You fine-tune YOLOv8-seg on a single dog class, save the experiment in a clear project folder, and prepare a robust model that outputs clean dog masks.
This model is what drives both your still-image cutouts and dynamic video background swaps.

For another complete deep learning workflow from raw data to production, see How to Build a DenseNet201 Model for Sports Image Classification .

Understanding the config.yaml for One-Class Dog Segmentation

The config.yaml file is your model’s map.
It tells YOLOv8 exactly where your training and validation images are stored and how many classes it should predict.
For this yolov8 background removal workflow, you only care about one class: dog.
Using a one-class setup keeps your masks sharp and avoids confusion with irrelevant categories.

This file is intentionally minimal, which makes it easy to reuse for future segmentation projects.
You can simply swap the paths and class names, and your entire training loop stays exactly the same.

To speed up dataset creation and polygon masks for YOLO-based projects, explore my Segment Anything Tutorial: Generate YOLOv8 Masks Fast .

Here is the config.yaml :

train: C:/Data-sets/Dog segmentation YoloV8/train/images val: C:/Data-sets/Dog segmentation YoloV8/valid/images  nc: 1 names: ['dog']

Summary of This Part

You define train and validation paths plus a single class name.
This keeps training focused, fast, and perfectly aligned with dog segmentation use cases.

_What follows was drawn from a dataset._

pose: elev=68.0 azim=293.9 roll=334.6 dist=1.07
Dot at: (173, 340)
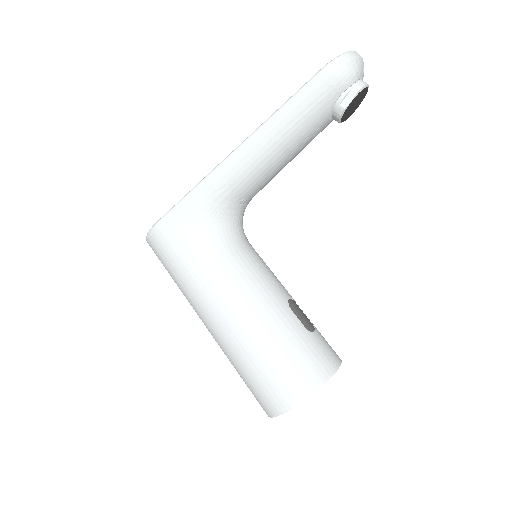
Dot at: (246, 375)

Segmenting a Single Dog Image with Your Trained Model

With training finished, it’s time to test your model on a real image.
This step loads the best weights, runs inference on a dog image, and extracts a clean segmentation mask.
You loop through the predicted masks, merge them into a final binary mask, and apply it to the original image to get a transparent-style cutout over black.
This is where the yolov8 segmentation tutorial becomes visually satisfying: clear edges, no manual tracing, and ready for creative use.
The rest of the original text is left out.